The red spot for ‘Sold’ has appeared beside most of Julian Cooper’s mountain paintings at the Art Space Gallery. ‘I’ve always managed to sell work,’ he said in a previous catalogue, ‘since I was a child. That’s the way I was brought up: seeing art not just as a cultural thing, but in practical terms.’ His mother was a sculptor, his father and grandfather painters. Indeed, this dynasty of artists based in the Lake District still does a brisk business in reproductions and postcards of his father’s and grandfather’s landscapes — and some of the originals, too — from the Heaton Cooper Studio in Grasmere.
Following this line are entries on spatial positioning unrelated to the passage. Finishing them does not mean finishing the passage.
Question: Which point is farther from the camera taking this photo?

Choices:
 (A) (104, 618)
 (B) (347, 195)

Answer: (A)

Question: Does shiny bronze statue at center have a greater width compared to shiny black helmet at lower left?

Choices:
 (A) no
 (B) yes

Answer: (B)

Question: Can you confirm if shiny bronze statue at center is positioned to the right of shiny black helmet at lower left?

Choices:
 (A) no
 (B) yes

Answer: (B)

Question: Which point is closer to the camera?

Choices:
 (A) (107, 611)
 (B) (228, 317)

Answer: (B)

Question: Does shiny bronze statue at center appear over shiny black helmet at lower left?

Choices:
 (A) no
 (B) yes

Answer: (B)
Julian Cooper studied at Goldsmith’s College in London in 1965–8 and, influenced by the times and by two of his teachers — the distinguished artists Albert Irvin and Basil Beattie — went enthusiastically abstract, before marking out a fresh territory for himself as a figure painter in the 1970s and 1980s. His subjects even then, when he was consciously distancing himself from his father and grandfather and the landscape in which he had grown up and learnt his trade, tended to have mountains in the background, whether actually or by implication. He painted a striking series of large canvases inspired by episodes from Malcolm Lowry’s novel Under the Volcano, whose foregrounds owed more to Manet and Degas than to anything contemporary.
In the 1990s he at last homed in on mountains, those of his native Lakeland, the Alps and then — almost, it seemed, as a dare to himself — the Peruvian Andes, where, setting up his special folding easel at 17,000 feet on the edge of a rapidly eroding glacier, he painted four six-foot canvases on site, using brushes as long as his arm.